Между тем, пока Варвара с помощью Насти и непоседливой Агафьевны хлопотала с баней, Яков с Федором, вооружившись роскошными метлами, подмели всю широкую улицу перед домом и весь просторный и без них, положим, опрятный при стариковском догляде двор. Затем братья так же легко и проворно, словно играючи, накололи звонких березовых дров. Потом, торопливо перекурив в сторонке и на ходу перешепнувшись о чем-то, принялись за ремонт завозни. Они в момент заменили две подгнившие стойки и без всякой видимой надсады забросили на них десятиаршинный переклад. И все это делалось ими как будто между прочим, с веселой усмешкой и присказкой, с озорными прибасками, шутя.
Егор Павлович, сам трудолюбивый и непоседливый в другое время, на этот раз уклонился от вмешательства в ловкую суету ребят.
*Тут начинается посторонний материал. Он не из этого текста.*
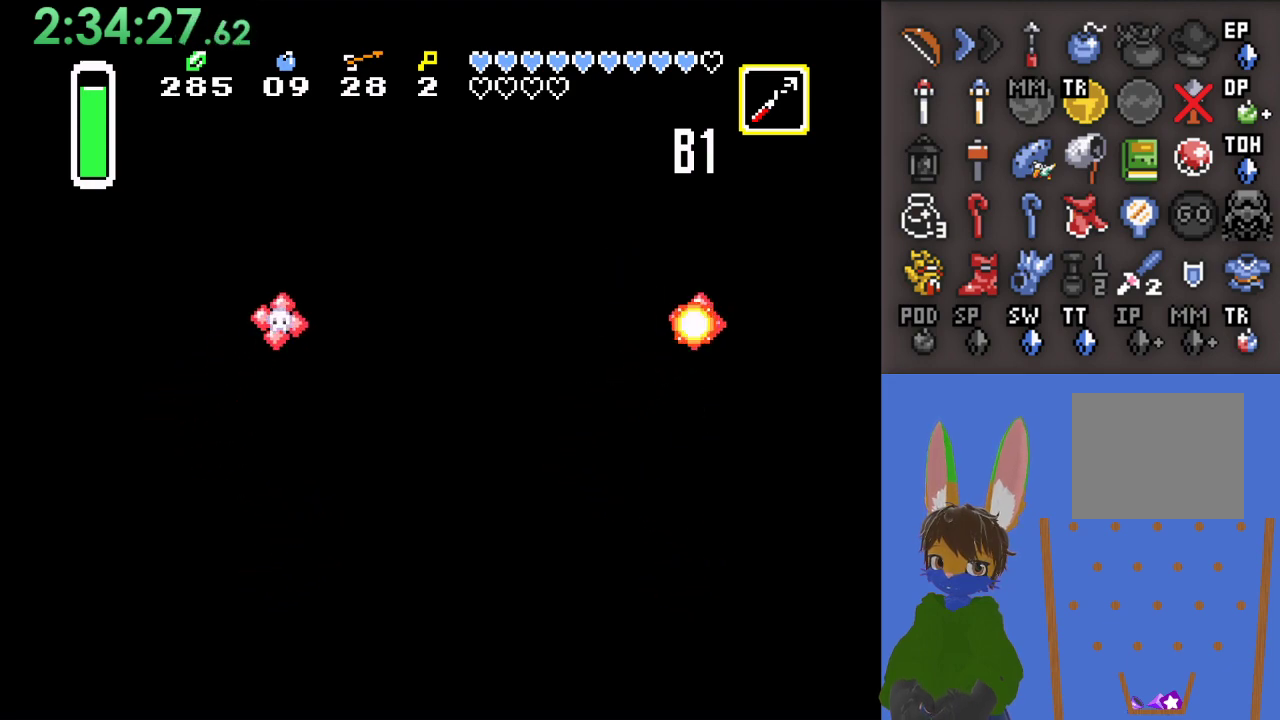
{"buttons": [], "left_stick": "down", "right_stick": "center", "events": []}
Набросив на плечи поношенный миткалевый бешмет и барственно заложив за спину руки, долго сновал он с безучастным видом туда и сюда по двору и молча искоса поглядывал на сыновей. Хоть и сердил старика нынче Федька, заподозренный в каком-то тайном сговоре с братом, сестрой и снохой, но прилежная возня братьев в родном поместье смиряла стариковское сердце. Ему было приятно подумать о том, что Федор даже в канун отправки на пятилетнюю службу в полк проявляет в устройстве родного гнезда такое ревностное хозяйственное участие. Хмуря свинцовые от седин брови, старик ревниво поглядывал за каждым движением жадных до труда сыновей, радуясь их прилежности и завидуя их здоровью, силе, молодости и ловкости,– словом, всему тому, чем когда-то богат был и он, Егор Павлович Бушуев, и что с такой поразительной ясностью повторялось теперь в каждом из его сыновей.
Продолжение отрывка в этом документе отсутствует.